Nos habíamos acurrucado amoldados el uno al otro. Te levantaste al poco porque querías fumar y yo seguía tendida allí, indefensa. Cuando te volviste a meter en la cama, me besaste. Olías a tabaco frío y a Heineken caliente. Esos olores que siempre me gustaron de ti pero que seguramente nunca te confesé. Tu barba recia me impidió caer en un sueño profundo porque me irritaba la cara. Lancé un suave quejido y, como para tranquilizarme, me abrazaste fuerte y empezaste a acariciar mi espalda. Contabas mis vertebras. Podías haberlas quebrado sin dificultad, desarticular todo lo que de mí no soportabas. Sentía tus dedos apretar con fuerza mi columna vertebral, aplastar esa serpiente calcificada que solo tiene ademán de vida con el inspirar y expirar los instantes de aliento. Sabías que estaba vulnerable. Tuve un momento de pánico, como alguien a quien tiran al agua y no sabe nadar. Y la orilla, de repente, es solo una línea delgada, un trazo fino mientras te ahogas. Casi un lienzo en blanco.
Tu sonrisa se volvió malvada. Pero me rescataste.
Bajaste hasta mi coño y allí, te entraron ganas de morderme. Noté tu lengua, tu boca, tus dientes, el vibrato de tus gemidos. Esperabas la erupción, el terremoto, y luego, el vapor de fuego hecho agua, ese poético ornamento líquido que te vuelve tan guapo cuando sale a chorros. «La medida de lo ilimitado», lo llamabas.
El deseo no se había saciado del todo. Te acercaste a mi cara y me besaste con furia hasta hacerme daño. Tu sabor ya era volcánico. Yo tenía la garganta irritada de gemir y tú, los labios dolidos. Intenté incorporarme para respirar mejor y carraspear pero me lo impediste. No mostraste el menor sentimentalismo al empujarme para que me cayera nuevamente en la cama. Sabías que me había cansado de tanta ternura y romanticismo en el sexo. Y el papel te sentaba como un guante.
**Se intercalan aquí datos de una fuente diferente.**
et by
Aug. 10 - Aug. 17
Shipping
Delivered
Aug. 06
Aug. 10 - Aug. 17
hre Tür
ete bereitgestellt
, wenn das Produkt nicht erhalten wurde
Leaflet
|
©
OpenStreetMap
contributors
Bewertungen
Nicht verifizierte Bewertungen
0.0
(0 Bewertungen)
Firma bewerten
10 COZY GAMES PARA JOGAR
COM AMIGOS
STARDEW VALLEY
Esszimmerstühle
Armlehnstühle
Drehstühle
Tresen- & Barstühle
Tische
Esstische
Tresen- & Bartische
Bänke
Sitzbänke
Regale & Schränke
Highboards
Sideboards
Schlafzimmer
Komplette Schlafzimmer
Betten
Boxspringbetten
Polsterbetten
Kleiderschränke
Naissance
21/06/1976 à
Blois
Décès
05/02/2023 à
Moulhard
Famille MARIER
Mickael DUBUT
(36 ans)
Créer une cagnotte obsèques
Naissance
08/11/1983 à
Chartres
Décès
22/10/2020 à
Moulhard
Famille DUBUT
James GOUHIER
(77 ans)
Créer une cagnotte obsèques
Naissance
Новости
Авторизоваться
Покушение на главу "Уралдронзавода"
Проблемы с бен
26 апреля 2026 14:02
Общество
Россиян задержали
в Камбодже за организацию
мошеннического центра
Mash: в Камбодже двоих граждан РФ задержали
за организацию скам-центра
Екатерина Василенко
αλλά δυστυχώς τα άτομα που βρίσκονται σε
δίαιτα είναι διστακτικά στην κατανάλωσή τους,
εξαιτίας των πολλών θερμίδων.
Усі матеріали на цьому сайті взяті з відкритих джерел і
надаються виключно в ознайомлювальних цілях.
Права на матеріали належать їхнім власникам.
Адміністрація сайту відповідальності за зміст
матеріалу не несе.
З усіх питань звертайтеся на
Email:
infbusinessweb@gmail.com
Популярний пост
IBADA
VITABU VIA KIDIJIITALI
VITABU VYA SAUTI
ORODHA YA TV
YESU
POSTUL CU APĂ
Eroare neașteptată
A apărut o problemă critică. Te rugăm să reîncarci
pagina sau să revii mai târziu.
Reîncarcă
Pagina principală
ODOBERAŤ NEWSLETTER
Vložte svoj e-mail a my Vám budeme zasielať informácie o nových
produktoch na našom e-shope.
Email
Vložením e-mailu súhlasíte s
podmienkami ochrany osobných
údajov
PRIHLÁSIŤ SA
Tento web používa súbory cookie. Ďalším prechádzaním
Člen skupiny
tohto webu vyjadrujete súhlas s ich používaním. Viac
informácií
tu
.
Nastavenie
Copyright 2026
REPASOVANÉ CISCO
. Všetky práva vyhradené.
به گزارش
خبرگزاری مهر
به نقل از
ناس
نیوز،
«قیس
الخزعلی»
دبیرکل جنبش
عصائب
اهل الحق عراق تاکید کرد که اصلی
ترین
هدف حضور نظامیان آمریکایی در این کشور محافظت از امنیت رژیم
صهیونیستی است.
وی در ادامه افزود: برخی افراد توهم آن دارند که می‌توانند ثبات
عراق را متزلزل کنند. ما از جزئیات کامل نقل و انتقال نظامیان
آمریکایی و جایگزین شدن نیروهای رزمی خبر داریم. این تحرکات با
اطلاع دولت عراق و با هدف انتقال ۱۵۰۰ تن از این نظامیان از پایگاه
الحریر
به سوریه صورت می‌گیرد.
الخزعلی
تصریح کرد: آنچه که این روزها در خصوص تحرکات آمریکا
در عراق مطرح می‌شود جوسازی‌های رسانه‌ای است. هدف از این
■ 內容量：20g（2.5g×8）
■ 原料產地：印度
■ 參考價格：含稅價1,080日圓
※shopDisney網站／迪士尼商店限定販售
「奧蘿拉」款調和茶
Me hiciste notar que eras dueño y señor de este cuerpo, el mío. Tu presa, tu trofeo, la pequeña ingenua de clase alta que siempre calza zapatos de marca. Querías, al follarme, crear esta tensión y sensación de peligro permanente, como si fuera un animalito acechado. Despojarme de todo lo femenino que pudiera aflorar en mí. Tenerme cerca de la muerte y la nobleza. Ser capaz, en definitiva, de dar mi vida para que me follaras.
Me diste la vuelta y te adentraste en este universo mío comprimido. Mi presente, mi futuro. Esa hostilidad mía. Estabas ávido y ansioso por remover este caos, este desorden, agujerar mi memoria de amores pasados con tu polla tiesa, y dejarme claro que, a partir de ahora, ya ningún hombre sería digno de amarme como habías sido capaz de hacerlo. Te anclabas a mi deseo de ser deshumanizada. Eras el transeúnte que me pisa cuando cruza la calle. El necio silencioso que solo piensa en él mismo. El que se deshace de la basura rápidamente y se limpia numerosas veces después las manos. El que no demuestra ninguna mínima señal de esperanza placentera.
Te sentiste libre y poderoso en mi culo. Terriblemente frío, eso sí, como te había suplicado de serlo. Mi ano era ahora un terreno de protesta y los ecos de su rigidez impidieron que te retiraras inmediatamente. Volver a cruzar el umbral al revés iba a ser doloroso. Para ambos. Así que esperaste.
No por mí sino por ti.
Eres el transeúnte disciplinado que mira a ambos lados antes de cruzar la calle y me deja atrás.
El necio silencioso que me tira a las vías del metro cuando llega el tren.
Aquel hombre que quiere desdibujarme para no volver a ver nunca más mi rostro que tantas facetas tiene y que me perturban.
Eres el que me ama. De verdad. Sin límites.